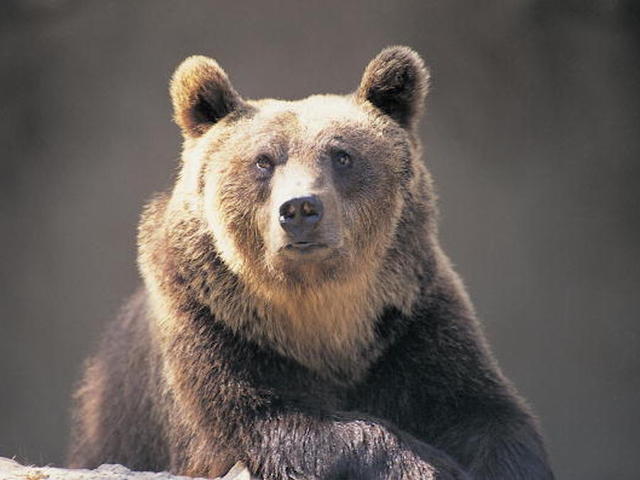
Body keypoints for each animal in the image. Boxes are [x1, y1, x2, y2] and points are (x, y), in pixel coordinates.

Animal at [68, 46, 554, 480]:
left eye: (342, 155)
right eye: (263, 160)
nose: (301, 207)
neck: (318, 313)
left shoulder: (412, 324)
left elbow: (483, 411)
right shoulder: (211, 324)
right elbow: (264, 420)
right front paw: (426, 466)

· · ·

:: What needs to be done ::
The entries above need to be printed again exactly; please exclude all pictures.

:: Reply ::
Body keypoints for each animal in the image. Boxes are [x1, y1, x2, y2] and points are (x, y), in pixel coordinates.

Animal at [68, 46, 554, 480]:
left eye: (342, 155)
right eye: (263, 160)
nose: (301, 207)
neck: (318, 313)
left shoulder: (412, 324)
left elbow: (483, 411)
right shoulder: (211, 324)
right elbow: (264, 420)
right front paw: (426, 466)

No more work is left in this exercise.